Reserve Bank governor Lesetja Kganyago at the Reserve Bank head offices in Pretoria. Picture: FREDDY MAVUNDA
Reserve Bank governor Lesetja Kganyago at the Reserve Bank head offices in Pretoria. Picture: FREDDY MAVUNDA

Reserve Bank governor Lesetja Kganyago has a reputation as a hawk, and yet in the last two meetings he has surprised his detractors — by cutting interest rates.

The magnitude of Thursday’s surprise will have taken many by surprise, even those who say a percentage point cut in the repo rate under the circumstances isn’t enough. Thinking you know what the central bank will do is not the same as accurately predicting what it will do.

Coming in the midst of a blowout in currency and bond markets, expectations for such a bold move were not high going into the meeting. The median estimate of economists in a Bloomberg poll was a cut half the size of what was eventually delivered.

Not one of the 21 expected a cut of more than 50 basis points, and money markets were pricing in something slightly bigger.

History was definitely on their side. Since he replaced Gill Marcus in November 2014, Kganyago has moved by more than 25 basis points on one occasion, and that was to increase the repo rate by 50 basis points early in 2016.

Desperate times require desperate measures. The coronavirus has wreaked havoc in markets and economies around the world. Stock market plunges and currency collapses have reduced individuals’ and nations’ wealth significantly in a matter of months. And we still don’t know where it will end.

The Bank’s growth forecasts are depressing enough. But based on anecdotal evidence on the magnitude of revisions that private lenders are making to their forecasts, they may yet prove optimistic. It’s not uncommon for them to be looking at economic contraction for 2020 to be north of 1% and even 2%.

According to its latest forecasts released as it announced its rates decision on Thursday, the Bank sees the economy contracting 0.2%, which will be the first year of negative growth since 2009.

As grim as that is, there are a lot of risks to the downside. Before the virus struck, SA was already being hit by Eskom and its power failures, as well as policy and political uncertainty that has seen business and consumer confidence plunge.

Even as he delivered the biggest monetary stimulus of his time in office, Kganyago still stressed that it wasn’t the role of monetary policy alone to support economic growth. True enough,  but only the ultra optimists will expect much progress from the government side.

If the Bank’s growth forecasts ultimately prove to be too optimistic, then it’s likely that its inflation predictions will also be out of kilter with reality.

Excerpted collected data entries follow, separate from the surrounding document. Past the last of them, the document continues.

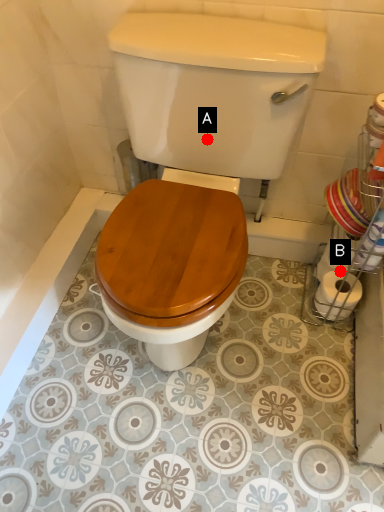
Question: Two points are circled on the image, labeled by A and B beside each circle. Which point is closer to the camera?

Choices:
 (A) A is closer
 (B) B is closer

Answer: (A)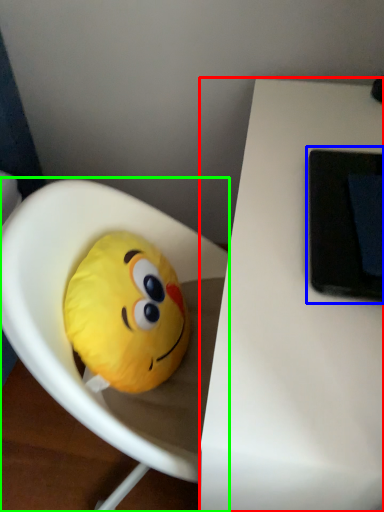
Question: Which object is positioned farthest from table (highlighted by a red box)? Select from tablet computer (highlighted by a blue box) and toy (highlighted by a green box).

Choices:
 (A) tablet computer
 (B) toy

Answer: (B)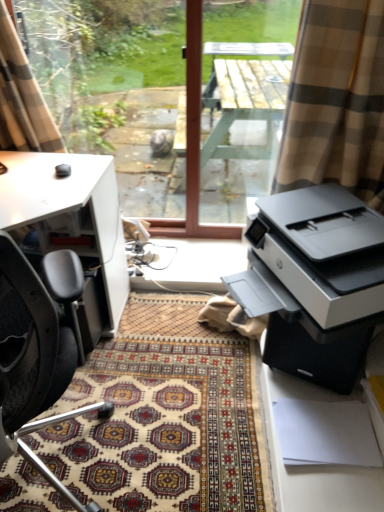
Question: From the image's perspective, is patterned carpet at center positioned above or below beige plaid curtain at upper left?

Choices:
 (A) above
 (B) below

Answer: (B)

Question: From a real-world perspective, is patterned carpet at center physically located above or below beige plaid curtain at upper left?

Choices:
 (A) above
 (B) below

Answer: (B)

Question: Estimate the real-world distances between objects in this image. Which object is closer to the black leather chair at left?

Choices:
 (A) patterned carpet at center
 (B) beige plaid curtain at upper left
 (C) transparent glass window at center
 (D) white matte desk at left
 (E) wooden table at center

Answer: (A)

Question: Considering the real-world distances, which object is farthest from the matte black printer at right?

Choices:
 (A) transparent glass window at center
 (B) patterned carpet at center
 (C) wooden table at center
 (D) black leather chair at left
 (E) beige plaid curtain at upper left

Answer: (C)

As things stand, it sees consumer price growth averaging 3.8% for 2020, before accelerating to 4.6% in 2021 and then 4.4% the year after.

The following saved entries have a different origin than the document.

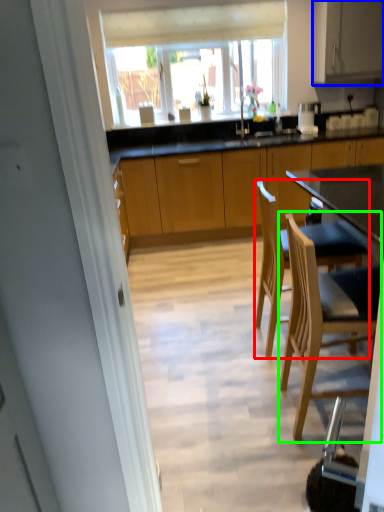
Question: Estimate the real-world distances between objects in this image. Which object is farther from chair (highlighted by a red box), cabinetry (highlighted by a blue box) or chair (highlighted by a green box)?

Choices:
 (A) cabinetry
 (B) chair

Answer: (A)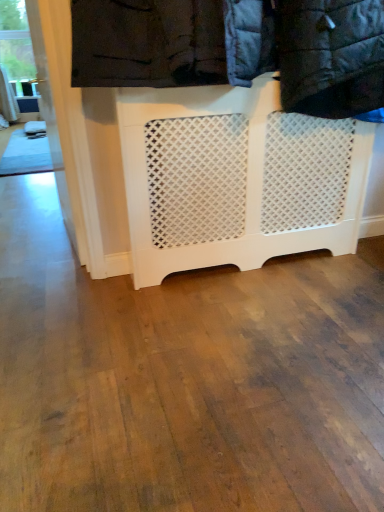
You are a GUI agent. You are given a task and a screenshot of the screen. Output one action in this format:
    pyautogui.click(x=<x>, y=<y>)
    Task: Click on the free point to the left of white lattice radiator at center
    
    Given the screenshot: What is the action you would take?
    pyautogui.click(x=105, y=312)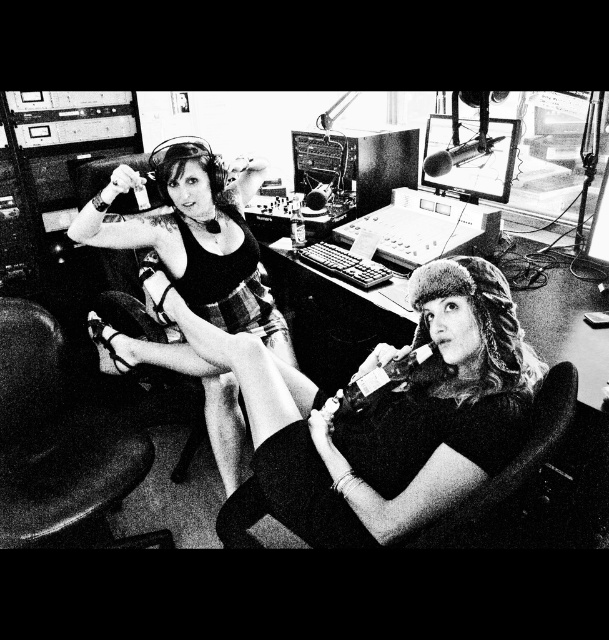
You are a photographer setting up a shoot in the studio. You need to place a large prop that requires 1.2 meters of space. You see the soft fur hat at center and the soft fabric chair at lower right. Which object can accommodate the prop without moving other items?

The soft fur hat at center is bigger than the soft fabric chair at lower right, but neither can accommodate a prop requiring 1.2 meters of space as their sizes are not specified in terms of meters. However, the soft fur hat at center might provide more space due to its larger size compared to the soft fabric chair at lower right.

Based on the scene description, which object corresponds to the coordinates point (195, 237)?

The coordinates point (195, 237) correspond to the matte black dress at left.

Looking at this image, you are a photographer setting up for a photoshoot in the studio. You need to ensure that the matte black dress at left and the metallic silver microphone at upper center are both visible in the frame. Based on their positions, which object is closer to the camera?

The matte black dress at left is in front of the metallic silver microphone at upper center, so it is closer to the camera.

With so much uncertainty around, it’s almost tempting to say that one should not take any forecast with a lifespan of more than a couple of months seriously.

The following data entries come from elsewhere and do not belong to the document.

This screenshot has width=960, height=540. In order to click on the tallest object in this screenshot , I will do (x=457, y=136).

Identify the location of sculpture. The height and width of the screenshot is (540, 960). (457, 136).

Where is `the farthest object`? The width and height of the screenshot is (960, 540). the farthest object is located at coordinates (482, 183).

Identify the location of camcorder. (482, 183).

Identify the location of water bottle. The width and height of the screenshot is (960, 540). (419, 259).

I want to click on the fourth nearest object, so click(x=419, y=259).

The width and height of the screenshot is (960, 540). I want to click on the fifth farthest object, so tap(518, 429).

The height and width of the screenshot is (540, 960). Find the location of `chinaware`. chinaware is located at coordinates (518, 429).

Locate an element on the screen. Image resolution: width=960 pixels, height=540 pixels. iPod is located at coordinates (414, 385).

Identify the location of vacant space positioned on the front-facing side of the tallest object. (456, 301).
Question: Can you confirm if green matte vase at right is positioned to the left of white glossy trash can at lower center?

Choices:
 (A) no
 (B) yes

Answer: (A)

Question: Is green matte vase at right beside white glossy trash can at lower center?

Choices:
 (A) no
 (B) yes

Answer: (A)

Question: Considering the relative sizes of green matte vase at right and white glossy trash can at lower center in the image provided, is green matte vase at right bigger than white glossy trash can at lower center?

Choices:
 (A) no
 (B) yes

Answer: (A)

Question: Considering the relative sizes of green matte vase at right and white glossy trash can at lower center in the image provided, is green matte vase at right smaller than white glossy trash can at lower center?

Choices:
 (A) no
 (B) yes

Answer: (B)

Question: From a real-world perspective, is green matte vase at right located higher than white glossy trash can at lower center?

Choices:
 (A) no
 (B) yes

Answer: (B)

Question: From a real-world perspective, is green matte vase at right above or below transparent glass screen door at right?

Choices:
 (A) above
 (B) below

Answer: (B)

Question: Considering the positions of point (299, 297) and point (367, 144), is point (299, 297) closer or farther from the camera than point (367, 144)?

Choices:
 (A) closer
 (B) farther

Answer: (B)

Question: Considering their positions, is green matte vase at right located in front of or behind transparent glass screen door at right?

Rather than inflation, some people  are beginning to seriously talk about the potential of deflation — a prolonged period of falling prices — stalking the global economy.

Fear of that “d” word and the impact on economies is what brought us the period of extraordinarily loose monetary policy in the wake of the financial crisis just over a decade ago. There’s every indication that this crisis we are in the middle of may even be worse.

The Bank’s monetary policy committee often gets criticised for being obsessed with inflation, which is really a strange criticism to level against any central bank, especially one that is required “to maintain price stability in the interest of balanced and sustainable economic growth”.

Whether obsession with inflation is good or bad is almost academic now. It’s almost certain that in pursuing that mandate alone, the Bank will have room to cut again this year as reality points to it missing the 3%-6% target to the downside.

The muted reaction in the rand, possibly explained by the fact that SA’s cut is still not as deep as what has been seen in the US, may be a sign that more bold action can be taken without risking a market meltdown locally.